- **Teks Bacaan**
════════════════════

Tarian Sakral Sang Hyang Jaran Pura Dalem Solo, Penolak Wabah dan Penjaga Keharmonisan Alam di Bali

oleh -43 Dilihat
oleh
Tarian Sang Hyang Jaran
Tarian Sang Hyang Jaran

Balisore.com – Bali, dengan kekayaan budaya dan tradisi yang mendalam, memiliki berbagai tarian sakral yang tidak hanya indah tetapi juga penuh makna spiritual. Salah satu tarian yang memiliki tempat khusus dalam tradisi Bali adalah Tarian Sang Hyang Jaran. Tarian ini tidak hanya berfungsi sebagai bentuk seni, tetapi juga sebagai ritual yang dipercaya memiliki kekuatan magis untuk menolak wabah penyakit dan menjaga keharmonisan lingkungan. Pada Rabu, 16 November 2016, tarian ini kembali dipentaskan di Pura Dalem Solo, Desa Sedang, Kecamatan Abiansemal, Badung, dalam rangka upacara Nangluk Merana.

════════════════════

- **Daftar Kegiatan**
1/ Menurut teks tentang Tarian Sang Hyang Jaran, dalam rangka upacara apa tarian itu dipentaskan di Pura Dalem Solo pada 16 November 2016?
2/ Tuliskan lanjutan teks tentang Tarian Sang Hyang Jaran mulai dari sesudah kalimat terakhirnya.

- **Data Tersedia**
════════════════════

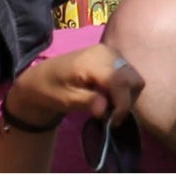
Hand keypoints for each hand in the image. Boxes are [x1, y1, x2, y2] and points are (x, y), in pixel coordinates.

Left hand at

════════════════════

- **Jawaban Tertulis**
1/ Upacara Nangluk Merana.

2/
Sejarah dan Makna Tarian Sang Hyang Jaran

Tarian Sang Hyang Jaran merupakan bagian dari ritual keagamaan yang bertujuan untuk menolak berbagai macam wabah yang bisa menyerang masyarakat dan lingkungan sekitar. Wabah ini bisa berupa penyakit yang menimpa manusia atau hama yang merusak tanaman. I Gusti Ngurah Ketut Sarga, salah satu tetua di Pura Dalem Solo, menjelaskan bahwa tarian ini biasanya dipentaskan pada sasih kelima (kalima), keenam (kaenam), hingga ketujuh (kapitu), yaitu periode yang dianggap riskan karena kondisi cuaca yang tidak menentu. Pada sasih kaenam, misalnya, curah hujan yang tinggi sering kali menyebabkan munculnya berbagai penyakit seperti demam, pilek, dan demam berdarah.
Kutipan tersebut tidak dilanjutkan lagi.